Why "average down" comes naturally to the average Joe?

Discussion in 'Risk Management' started by turkeyneck, Oct 24, 2008.

  1. Because averaging down always works if:

    A. You wait long enough.

    B. You don't overleverage.
     
    #31     Nov 1, 2008
  2. Define long enough.

    There are far better ways to trade with infinitely less risk. Funny because in the end it's all about the risk.

    TV
     
    #32     Nov 1, 2008

  3. C. Have unlimited capital.
     
    #33     Nov 1, 2008
  4. Not on stocks.

    Stocks go to zero and stop trading.

    Then what?

    On ETFS like SPY and QQQQ, and even more specialized ETFS like XLF and XHB, sure. Now.

    Then again, those who averaged down on the QQQQ in June 2000 are still waiting. They may be waiting for 10, 20, or more years.

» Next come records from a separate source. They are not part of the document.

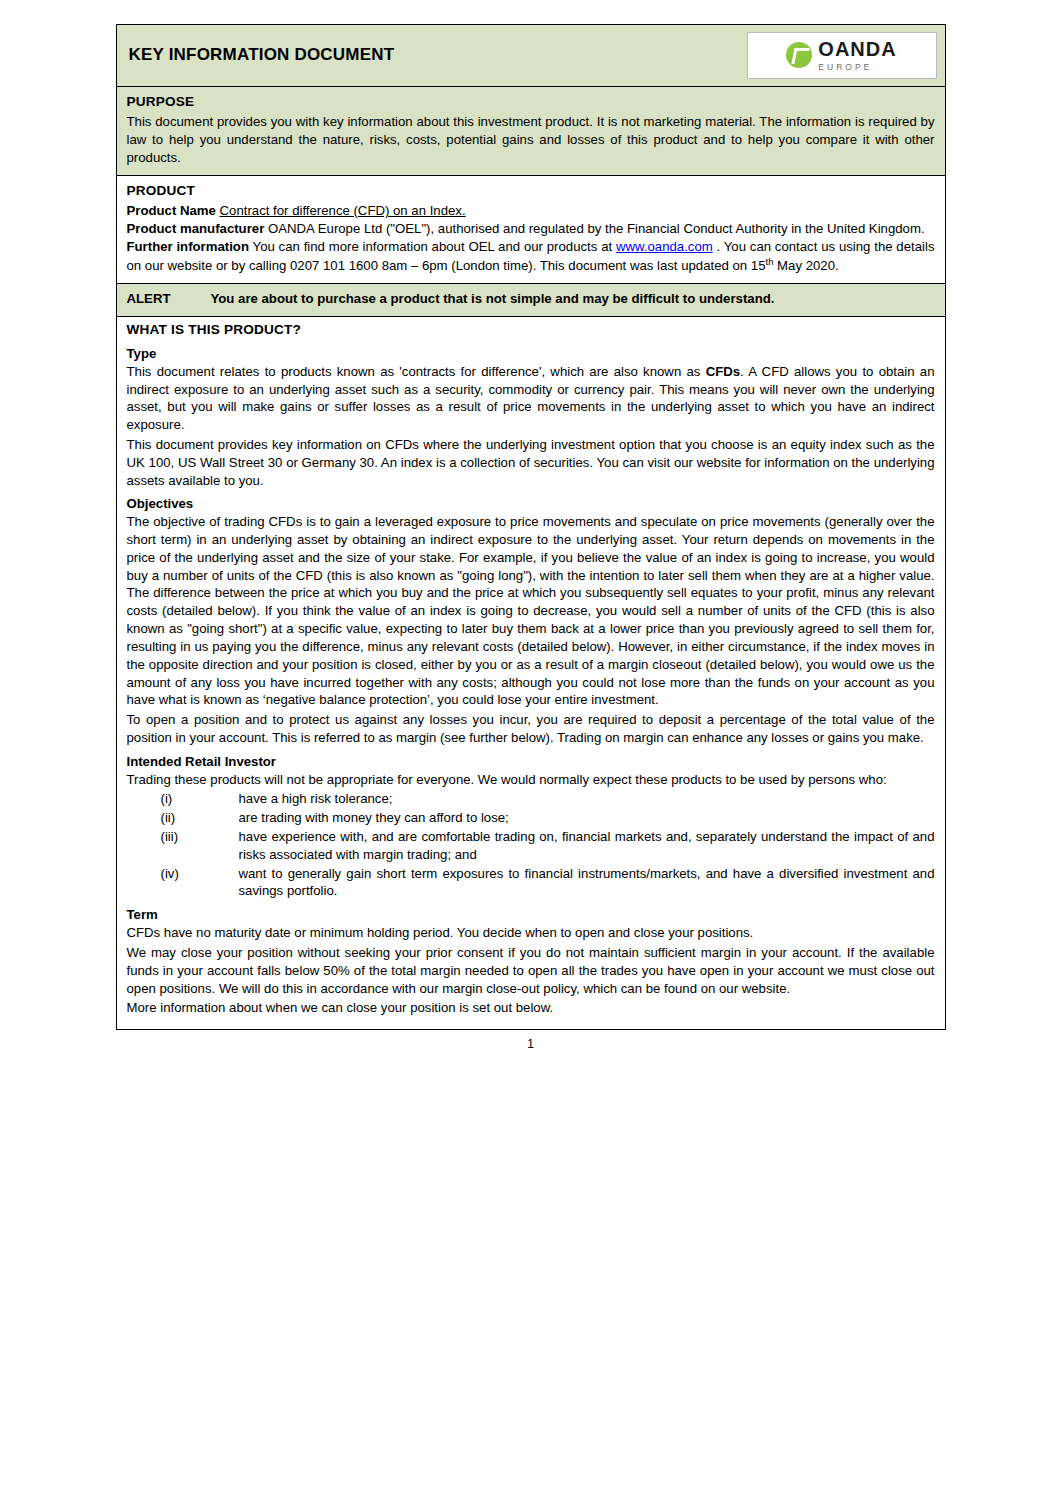KEY INFORMATION DOCUMENT
OANDA
EUROPE
PURPOSE
This document provides you with key information about this investment product. It is not marketing material. The information is required by law to help you understand the nature, risks, costs, potential gains and losses of this product and to help you compare it with other products.
PRODUCT
Product Name Contract for difference (CFD) on an Index.
Product manufacturer OANDA Europe Ltd ("OEL"), authorised and regulated by the Financial Conduct Authority in the United Kingdom.
Further information You can find more information about OEL and our products at www.oanda.com . You can contact us using the details on our website or by calling 0207 101 1600 8am – 6pm (London time). This document was last updated on 15th May 2020.
ALERT You are about to purchase a product that is not simple and may be difficult to understand.
WHAT IS THIS PRODUCT?
Type
This document relates to products known as 'contracts for difference', which are also known as CFDs. A CFD allows you to obtain an indirect exposure to an underlying asset such as a security, commodity or currency pair. This means you will never own the underlying asset, but you will make gains or suffer losses as a result of price movements in the underlying asset to which you have an indirect exposure.
This document provides key information on CFDs where the underlying investment option that you choose is an equity index such as the UK 100, US Wall Street 30 or Germany 30. An index is a collection of securities. You can visit our website for information on the underlying assets available to you.
Objectives
The objective of trading CFDs is to gain a leveraged exposure to price movements and speculate on price movements (generally over the short term) in an underlying asset by obtaining an indirect exposure to the underlying asset. Your return depends on movements in the price of the underlying asset and the size of your stake. For example, if you believe the value of an index is going to increase, you would buy a number of units of the CFD (this is also known as "going long"), with the intention to later sell them when they are at a higher value. The difference between the price at which you buy and the price at which you subsequently sell equates to your profit, minus any relevant costs (detailed below). If you think the value of an index is going to decrease, you would sell a number of units of the CFD (this is also known as "going short") at a specific value, expecting to later buy them back at a lower price than you previously agreed to sell them for, resulting in us paying you the difference, minus any relevant costs (detailed below). However, in either circumstance, if the index moves in the opposite direction and your position is closed, either by you or as a result of a margin closeout (detailed below), you would owe us the amount of any loss you have incurred together with any costs; although you could not lose more than the funds on your account as you have what is known as ‘negative balance protection’, you could lose your entire investment.
To open a position and to protect us against any losses you incur, you are required to deposit a percentage of the total value of the position in your account. This is referred to as margin (see further below). Trading on margin can enhance any losses or gains you make.
Intended Retail Investor
Trading these products will not be appropriate for everyone. We would normally expect these products to be used by persons who:
(i) have a high risk tolerance;
(ii) are trading with money they can afford to lose;
(iii) have experience with, and are comfortable trading on, financial markets and, separately understand the impact of and risks associated with margin trading; and
(iv) want to generally gain short term exposures to financial instruments/markets, and have a diversified investment and savings portfolio.
Term
CFDs have no maturity date or minimum holding period. You decide when to open and close your positions.
We may close your position without seeking your prior consent if you do not maintain sufficient margin in your account. If the available funds in your account falls below 50% of the total margin needed to open all the trades you have open in your account we must close out open positions. We will do this in accordance with our margin close-out policy, which can be found on our website.
More information about when we can close your position is set out below.
1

    The question in the end is not if averaging down 'works", but rather what is best in terms of risk/reward over time.
     
    #34     Nov 1, 2008
  5. mike007

    mike007

    Why not just cut a loss quickly when it is small and then look to re-enter at a lower price?
     
    #35     Nov 1, 2008
  6. mike007

    mike007

    Tell the share holders of Lehman that.
     
    #36     Nov 1, 2008
  7. Most investors fund their retirement accounts, saving as they go; so they may keep contributing for years (and they should).